A JUnit test creates two BigDecimal instances and adds them:

@Test
public void testBigDecimal() {
    BigDecimal bigDecimal1 = BigDecimal.valueOf(2.36);
    BigDecimal bigDecimal2 = BigDecimal.valueOf(3.5);
    BigDecimal resDecimal = bigDecimal1.add(bigDecimal2);
    System.out.println(resDecimal);
}

Debugging after BigDecimal.valueOf(2.36) shows the internal fields being populated.

add Method Details

The add(BigDecimal augend) method selects a scale and delegates to private static overloads.

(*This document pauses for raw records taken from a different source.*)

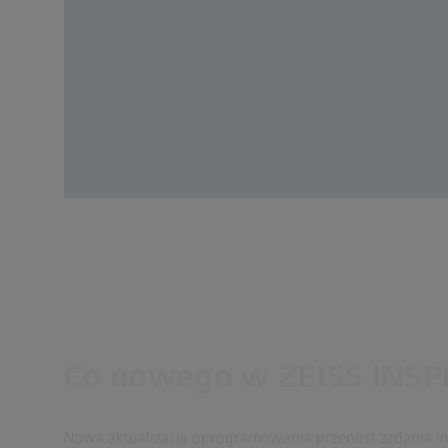
Co nowego w ZEISS INSPE
Nowa aktualizacja oprogramowania przenosi zadania in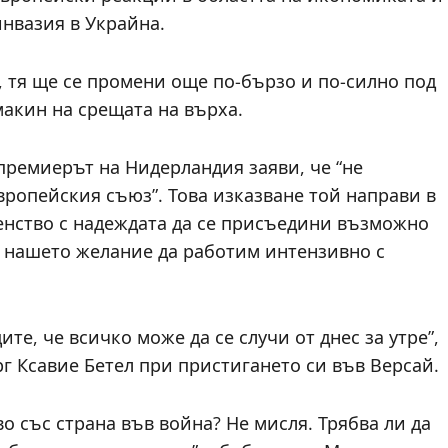
инвазия в Украйна.
, тя ще се промени още по-бързо и по-силно под
макин на срещата на върха.
премиерът на Нидерландия заяви, че “не
вропейския съюз”. Това изказване той направи в
ленство с надеждата да се присъедини възможно
 нашето желание да работим интензивно с
те, че всичко може да се случи от днес за утре”,
 Ксавие Бетел при пристигането си във Версай.
о със страна във война? Не мисля. Трябва ли да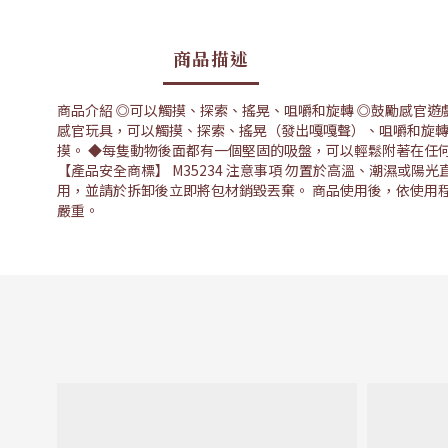
商品描述
商品介紹 ◎可以觸摸、探索、搖晃、咀嚼和旋轉 ◎鼓勵感官遊
感官玩具，可以觸摸、探索、搖晃（發出嘎嘎聲）、咀嚼和旋轉
摸。 ◆每隻動物後面都有一個堅固的吸盤，可以輕鬆附著在任何光滑
【產品安全商標】 M35234 注意事項 勿置於高溫、潮濕或
用，並請於拆卸後立即將包材銷毀丟棄。 商品使用後，依使用
嚴重。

The core overload

private static BigDecimal add(final long xs, int scale1, final long ys, int scale2)

first computes the scale difference and then either aligns the numbers by scaling or falls back to BigInteger arithmetic.

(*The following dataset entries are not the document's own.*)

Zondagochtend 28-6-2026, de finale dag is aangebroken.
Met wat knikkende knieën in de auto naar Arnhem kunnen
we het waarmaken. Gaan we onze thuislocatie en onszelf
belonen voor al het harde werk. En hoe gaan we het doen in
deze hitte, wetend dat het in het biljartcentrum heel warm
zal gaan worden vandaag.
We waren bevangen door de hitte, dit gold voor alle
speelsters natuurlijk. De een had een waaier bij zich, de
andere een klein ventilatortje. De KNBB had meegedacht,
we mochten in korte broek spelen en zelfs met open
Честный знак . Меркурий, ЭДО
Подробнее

private static BigDecimal add(final long xs, int scale1, final long ys, int scale2) {
    long sdiff = (long) scale1 - scale2;
    if (sdiff == 0) {
        return add(xs, ys, scale1);
    } else if (sdiff < 0) {
        int raise = checkScale(xs, -sdiff);
        long scaledX = longMultiplyPowerTen(xs, raise);
        if (scaledX != INFLATED) {
            return add(scaledX, ys, scale2);
        } else {
            BigInteger bigsum = bigMultiplyPowerTen(xs, raise).add(ys);
            return ((xs ^ ys) >= 0) ? new BigDecimal(bigsum, INFLATED, scale2, 0)
                                    : valueOf(bigsum, scale2, 0);
        }
    } else {
        int raise = checkScale(ys, sdiff);
        long scaledY = longMultiplyPowerTen(ys, raise);
        if (scaledY != INFLATED) {
            return add(xs, scaledY, scale1);
        } else {
            BigInteger bigsum = bigMultiplyPowerTen(ys, raise).add(xs);
            return ((xs ^ ys) >= 0) ? new BigDecimal(bigsum, INFLATED, scale1, 0)
                                    : valueOf(bigsum, scale1, 0);
        }
    }
}

In the example, the parameters are xs=236, scale1=2, ys=35, scale2=1, leading to the scaling path that multiplies the smaller operand by 10.

Conclusion

BigDecimal preserves precision by converting decimal numbers into scaled long integers (or BigInteger when overflow occurs), performing integer arithmetic, and then applying the original scale to produce the final result.